The strategy defines main tasks for science in Latvia (to create a knowledge-based country), main organisational structures (research centres at universities, national science centers in priority fields, state supported technology centers and knowledge intensive firms), priorities for the development of science fields (information technology, materials sciences; forest and wood-pulp; organic synthesis, biotechnology, and lettonics (Latvian studies), principles for science formation (grants, a limited number of state-funded scientific programmes, funding for infrastructure allocated to individual research institutions, orders placed by state institutions and market-oriented research), and renewal and strengthening of scientific personnel. The basic aim of the document is to achieve the increase in national budgetary allocation for science until the year 2010, no less than by 0.1% of the GDP annually so that it attains 1% of Latvia's GDP in the year 2007-2008.
At the same time, the commission of the strategy came to the conclusion that an abstract document, with figures and columns alone, will seem inexpressive to the Government and Saeima and will possibly be ignored. It is planned to supplement it with an appendix containing quite concrete, seemingly insignificant proposals - on how to regulate the legal status of former academic institutes and property rights to buildings given in their jurisdiction, on how to give the High Building in possession of the Academy of Sciences, how to draft a special "Law on the University of Latvia" (taking into consideration that nearly all former institutes of the Academy of Sciences are currently functioning within the university), what could a scenario be for the development of previous academic towns in Teika, Salaspils and Kleisti, what shape technology centers will take, etc.

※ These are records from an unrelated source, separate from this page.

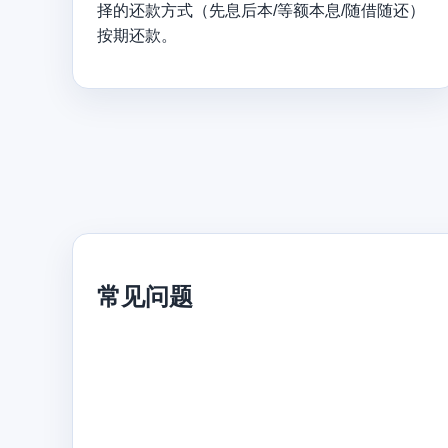
择的还款方式（先息后本/等额本息/随借随还）
按期还款。
常见问题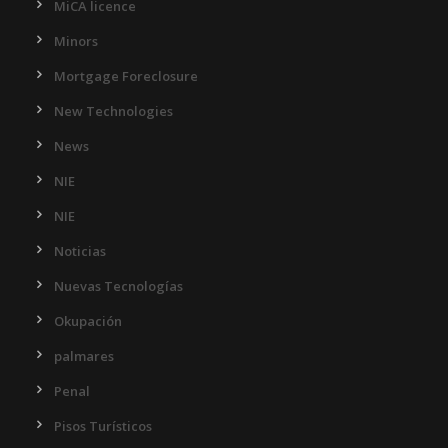
MiCA licence
Minors
Mortgage Foreclosure
New Technologies
News
NIE
NIE
Noticias
Nuevas Tecnologías
Okupación
palmares
Penal
Pisos Turísticos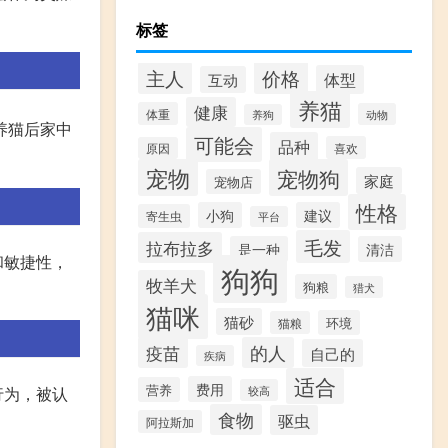
标签
价格
主人
体型
互动
养猫
健康
体重
动物
养狗
养猫后家中
可能会
品种
喜欢
原因
宠物
宠物狗
家庭
宠物店
性格
小狗
建议
寄生虫
平台
毛发
拉布拉多
是一种
清洁
和敏捷性，
狗狗
牧羊犬
狗粮
猎犬
猫咪
猫砂
环境
猫粮
疫苗
的人
自己的
疾病
适合
费用
营养
行为，被认
较高
食物
驱虫
阿拉斯加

With reference to general tendencies in the development of research one may admit that in the single EU research area Latvia's science could not become as versatile and strong as it was in the single science area of the USSR. It is hardly possible that Latvia will financially manage to raise all so far supported science fields up to the world level for them to attract all young talents. Latvia is not able to give adequate rise to the defined 5 science priorities, too, as actually the priorities entail nearly all Latvia's present science potential.

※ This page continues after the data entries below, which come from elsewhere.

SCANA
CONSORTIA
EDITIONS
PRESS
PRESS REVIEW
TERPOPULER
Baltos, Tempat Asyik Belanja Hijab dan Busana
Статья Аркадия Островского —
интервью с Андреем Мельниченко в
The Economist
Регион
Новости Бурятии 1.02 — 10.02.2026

Apparently, Latvia won't still long be able to maintain a high level for university education in all natural, engineering and social sciences. The gifted ones will go to study abroad anyway.
However, good university education tied with science has to be developed in the branches, where we are able to do it, where initiative has become visible. The former institutes have to be maintained as a firm ground for young talented people, who could work abroad a part of the time and periodically return home. Science cannot be planned. Mainly chances determine development here, occurrence of one or another strong talent. Had not W. Ostwald come to Riga in late 1881, strong traditions in chemistry had not developed there. Yet such a talent can appear in more or less prepared environment - had not G. Kieseritzky, Director of Riga Polytechnicum, been sufficiently wise to listen to the suggestion of Tartu Professor K. Schmidt, Ostwald had not got a position in Riga. Aside from invented, as if dictated by logics priority fields, science strategy shall, therefore, include also - support to very successful fields of science, which have unexpectedly appeared and received high international recognition. On the other hand, development of branches, which may provide the country with innovative technologies. Not always these accomplishments will be local products, and several local accomplishments, in their turn, will find their application abroad (W. Zapp's example with "Minox" camera at the VEF factory!). Yet constant sufficiently high general level is necessary for science. In Latvia, science is doubtlessly becoming more practical and smaller, yet its link with society and life ensures science understanding and support.